What You Need to Know about Index Funds and Mutual Funds


What You Need to Know about Index Funds and Mutual Funds Barnett Financial & Tax

On their surfaces, index funds and mutual funds may seem interchangeable. Both offer diversification of assets and are commonly invested in a basket of stocks that aim to meet a certain investment goal. However, there are many key distinctions that separate an index fund from a mutual fund – distinctions that may be crucial to your portfolio of retirement investments.

The Breakdown of Index Funds

Index funds invest in a specific list of securities, such as a Dow Jones Industrial Average or S&P 500 index, that track stocks based on certain factors. The Dow Jones is a qualitative index that tracks 30 blue-chip (meaning some of the largest companies in the country that are well-known and crucial to the US economy) industrial and financial companies in the United States. The index is used by the media as a barometer of the broader stock market and the economy.[1] There are many other indexes that track different stocks or securities and have different criteria for companies to get added or dropped from them.

When it comes to an index fund, a broker will offer a fund that allows you to buy a basket of stocks that correlates to an index. Index funds may track the same index but differ in how each stock is weighted inside the fund. Some funds may also favor or screen out sectors or stocks with certain technical or fundamental traits to meet a specific investment goal.

Overall, Index funds simply track the market in some form or another with less of a focus on “beating” the market.

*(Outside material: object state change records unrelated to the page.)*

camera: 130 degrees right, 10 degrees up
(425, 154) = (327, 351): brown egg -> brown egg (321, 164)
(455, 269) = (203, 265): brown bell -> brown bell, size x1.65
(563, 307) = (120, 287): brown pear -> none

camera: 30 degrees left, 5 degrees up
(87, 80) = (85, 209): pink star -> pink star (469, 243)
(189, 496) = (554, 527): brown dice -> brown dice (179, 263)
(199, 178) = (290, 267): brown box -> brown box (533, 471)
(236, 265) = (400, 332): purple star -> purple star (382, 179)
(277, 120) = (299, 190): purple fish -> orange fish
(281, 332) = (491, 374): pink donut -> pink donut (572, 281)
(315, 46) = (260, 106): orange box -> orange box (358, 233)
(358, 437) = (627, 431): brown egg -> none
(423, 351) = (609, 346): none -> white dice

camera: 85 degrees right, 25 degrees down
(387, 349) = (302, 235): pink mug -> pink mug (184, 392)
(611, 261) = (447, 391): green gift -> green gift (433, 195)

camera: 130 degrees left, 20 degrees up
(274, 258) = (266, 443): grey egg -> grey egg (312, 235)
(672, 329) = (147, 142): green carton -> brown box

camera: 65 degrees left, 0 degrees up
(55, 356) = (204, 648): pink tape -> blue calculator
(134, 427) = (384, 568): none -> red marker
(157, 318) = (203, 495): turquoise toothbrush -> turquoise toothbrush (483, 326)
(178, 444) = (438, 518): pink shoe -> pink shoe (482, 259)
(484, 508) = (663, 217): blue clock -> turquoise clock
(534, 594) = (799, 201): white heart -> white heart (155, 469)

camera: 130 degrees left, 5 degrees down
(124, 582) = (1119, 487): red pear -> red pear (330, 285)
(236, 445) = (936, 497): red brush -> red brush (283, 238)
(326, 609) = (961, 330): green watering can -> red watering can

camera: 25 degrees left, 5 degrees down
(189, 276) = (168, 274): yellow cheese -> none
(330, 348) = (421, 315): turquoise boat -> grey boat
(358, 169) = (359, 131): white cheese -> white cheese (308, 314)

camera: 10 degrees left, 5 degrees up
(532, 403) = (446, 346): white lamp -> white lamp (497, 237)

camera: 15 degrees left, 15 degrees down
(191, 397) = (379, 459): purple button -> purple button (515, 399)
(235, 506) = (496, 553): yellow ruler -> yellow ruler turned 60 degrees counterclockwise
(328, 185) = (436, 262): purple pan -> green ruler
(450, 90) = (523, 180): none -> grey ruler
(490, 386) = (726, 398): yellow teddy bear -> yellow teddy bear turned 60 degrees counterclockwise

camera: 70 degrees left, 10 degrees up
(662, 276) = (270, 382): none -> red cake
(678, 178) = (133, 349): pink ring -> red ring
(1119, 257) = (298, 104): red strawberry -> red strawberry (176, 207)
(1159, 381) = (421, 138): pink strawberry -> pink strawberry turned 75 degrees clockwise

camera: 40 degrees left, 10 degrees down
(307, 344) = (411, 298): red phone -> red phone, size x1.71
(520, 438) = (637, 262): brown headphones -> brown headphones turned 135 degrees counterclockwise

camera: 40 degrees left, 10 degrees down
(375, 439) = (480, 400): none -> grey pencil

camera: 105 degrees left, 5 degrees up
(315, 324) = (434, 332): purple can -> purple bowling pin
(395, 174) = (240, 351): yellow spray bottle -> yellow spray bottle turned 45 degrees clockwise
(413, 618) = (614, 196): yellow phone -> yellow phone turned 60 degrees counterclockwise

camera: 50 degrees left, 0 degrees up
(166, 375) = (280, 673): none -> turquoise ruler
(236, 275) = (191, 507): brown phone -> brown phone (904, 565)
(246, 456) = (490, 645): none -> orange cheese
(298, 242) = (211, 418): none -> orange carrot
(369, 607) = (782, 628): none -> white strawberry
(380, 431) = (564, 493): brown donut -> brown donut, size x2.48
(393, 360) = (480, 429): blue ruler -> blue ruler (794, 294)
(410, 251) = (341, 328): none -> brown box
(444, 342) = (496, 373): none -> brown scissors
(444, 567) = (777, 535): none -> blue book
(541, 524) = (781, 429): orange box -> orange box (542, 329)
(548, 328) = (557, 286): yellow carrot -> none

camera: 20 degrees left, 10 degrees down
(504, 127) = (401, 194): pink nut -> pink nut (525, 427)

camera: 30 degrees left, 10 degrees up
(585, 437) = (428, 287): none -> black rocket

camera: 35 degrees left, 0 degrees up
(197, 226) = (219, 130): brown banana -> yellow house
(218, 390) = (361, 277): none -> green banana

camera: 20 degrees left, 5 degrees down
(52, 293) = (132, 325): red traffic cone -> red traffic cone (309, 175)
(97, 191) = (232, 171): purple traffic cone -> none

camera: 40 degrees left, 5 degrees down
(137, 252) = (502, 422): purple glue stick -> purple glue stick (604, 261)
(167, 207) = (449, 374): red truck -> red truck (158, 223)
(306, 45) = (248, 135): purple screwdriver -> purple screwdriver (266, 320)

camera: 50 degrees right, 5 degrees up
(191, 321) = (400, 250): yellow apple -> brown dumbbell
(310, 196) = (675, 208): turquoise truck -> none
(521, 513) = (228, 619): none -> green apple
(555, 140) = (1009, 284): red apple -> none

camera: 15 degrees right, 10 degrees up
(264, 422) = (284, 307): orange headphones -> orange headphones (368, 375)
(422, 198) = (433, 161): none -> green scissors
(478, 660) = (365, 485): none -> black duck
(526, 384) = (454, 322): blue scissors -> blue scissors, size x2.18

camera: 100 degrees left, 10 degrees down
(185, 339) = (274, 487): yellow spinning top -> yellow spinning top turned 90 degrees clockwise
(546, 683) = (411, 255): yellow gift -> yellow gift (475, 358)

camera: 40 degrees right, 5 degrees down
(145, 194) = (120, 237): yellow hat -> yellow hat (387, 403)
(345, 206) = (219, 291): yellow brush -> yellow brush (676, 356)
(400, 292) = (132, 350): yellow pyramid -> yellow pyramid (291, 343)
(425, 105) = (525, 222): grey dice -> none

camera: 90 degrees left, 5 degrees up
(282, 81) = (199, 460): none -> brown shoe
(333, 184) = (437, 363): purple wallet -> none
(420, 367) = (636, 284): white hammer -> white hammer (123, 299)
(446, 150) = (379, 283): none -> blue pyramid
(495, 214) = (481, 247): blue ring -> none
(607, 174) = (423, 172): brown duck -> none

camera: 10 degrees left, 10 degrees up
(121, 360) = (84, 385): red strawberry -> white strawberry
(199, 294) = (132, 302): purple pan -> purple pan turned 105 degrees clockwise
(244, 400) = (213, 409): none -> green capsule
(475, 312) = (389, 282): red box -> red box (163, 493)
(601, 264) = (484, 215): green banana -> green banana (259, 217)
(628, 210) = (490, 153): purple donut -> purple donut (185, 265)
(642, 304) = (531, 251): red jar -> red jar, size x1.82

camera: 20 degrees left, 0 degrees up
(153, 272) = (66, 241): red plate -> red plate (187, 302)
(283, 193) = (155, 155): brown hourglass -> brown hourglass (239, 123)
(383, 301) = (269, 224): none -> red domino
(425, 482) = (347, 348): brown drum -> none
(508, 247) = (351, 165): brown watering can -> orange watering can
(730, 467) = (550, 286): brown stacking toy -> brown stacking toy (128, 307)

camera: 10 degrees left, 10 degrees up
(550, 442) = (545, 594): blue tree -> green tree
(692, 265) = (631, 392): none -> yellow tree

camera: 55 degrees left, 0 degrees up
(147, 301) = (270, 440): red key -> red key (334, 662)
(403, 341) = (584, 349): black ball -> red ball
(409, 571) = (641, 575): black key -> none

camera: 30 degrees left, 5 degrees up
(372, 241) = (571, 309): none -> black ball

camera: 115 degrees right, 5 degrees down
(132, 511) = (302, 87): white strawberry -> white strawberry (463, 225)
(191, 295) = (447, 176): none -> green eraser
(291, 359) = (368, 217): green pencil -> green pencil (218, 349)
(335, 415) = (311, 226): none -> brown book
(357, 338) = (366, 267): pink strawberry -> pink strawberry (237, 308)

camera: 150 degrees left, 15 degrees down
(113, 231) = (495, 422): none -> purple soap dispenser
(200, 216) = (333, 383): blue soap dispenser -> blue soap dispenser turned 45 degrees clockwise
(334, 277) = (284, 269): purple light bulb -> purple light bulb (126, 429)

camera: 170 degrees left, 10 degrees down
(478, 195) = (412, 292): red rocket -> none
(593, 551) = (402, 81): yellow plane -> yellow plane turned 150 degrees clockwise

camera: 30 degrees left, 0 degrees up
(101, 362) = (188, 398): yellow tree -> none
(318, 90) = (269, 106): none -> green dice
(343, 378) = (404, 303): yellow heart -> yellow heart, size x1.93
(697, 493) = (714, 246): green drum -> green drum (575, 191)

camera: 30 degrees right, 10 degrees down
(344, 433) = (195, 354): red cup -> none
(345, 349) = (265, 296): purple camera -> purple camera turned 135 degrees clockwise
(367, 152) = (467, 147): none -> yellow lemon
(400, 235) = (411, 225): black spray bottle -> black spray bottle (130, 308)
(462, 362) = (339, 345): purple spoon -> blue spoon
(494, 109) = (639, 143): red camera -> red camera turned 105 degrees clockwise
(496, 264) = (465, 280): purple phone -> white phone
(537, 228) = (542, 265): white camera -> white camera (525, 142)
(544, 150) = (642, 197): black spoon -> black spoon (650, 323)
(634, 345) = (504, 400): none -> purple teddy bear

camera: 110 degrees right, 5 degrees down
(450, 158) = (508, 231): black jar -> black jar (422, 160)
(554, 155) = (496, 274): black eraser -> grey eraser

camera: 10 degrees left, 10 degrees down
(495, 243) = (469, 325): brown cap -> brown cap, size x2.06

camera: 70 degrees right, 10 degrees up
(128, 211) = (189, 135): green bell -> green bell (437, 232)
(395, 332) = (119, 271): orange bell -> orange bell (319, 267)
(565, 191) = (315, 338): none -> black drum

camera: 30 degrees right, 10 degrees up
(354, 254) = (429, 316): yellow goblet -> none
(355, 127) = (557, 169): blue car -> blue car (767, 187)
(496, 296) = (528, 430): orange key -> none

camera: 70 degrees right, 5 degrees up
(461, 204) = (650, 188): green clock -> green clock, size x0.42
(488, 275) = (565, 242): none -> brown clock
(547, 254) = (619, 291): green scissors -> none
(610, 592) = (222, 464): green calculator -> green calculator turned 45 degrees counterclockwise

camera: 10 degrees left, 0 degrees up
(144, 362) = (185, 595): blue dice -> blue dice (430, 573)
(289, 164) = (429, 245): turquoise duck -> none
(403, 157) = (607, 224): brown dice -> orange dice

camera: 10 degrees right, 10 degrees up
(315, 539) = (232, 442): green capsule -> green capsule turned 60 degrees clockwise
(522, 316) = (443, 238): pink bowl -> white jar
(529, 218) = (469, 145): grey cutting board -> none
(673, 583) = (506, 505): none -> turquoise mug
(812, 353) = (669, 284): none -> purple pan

The Mutual Fund Difference

Mutual funds often invest in a changing list of securities chosen by an investment manager. Mutual funds may provide you with more diversification and a greater range of options, but index funds are often less expensive in fees. In addition, a mutual fund’s aim is to specifically meet an investment goal and to “beat” the market. In other words, mutual funds are actively managed funds, while index funds are passively managed, only really changing based on the stock index, not a manager’s decisions.[2]

Over the course of many years, even longer than any one person’s life, index funds outperform mutual funds on average, especially when factoring in the fees charged. However, those fees may be worth it when specific investment risks are covered, and you benefit from increased diversification and flexibility.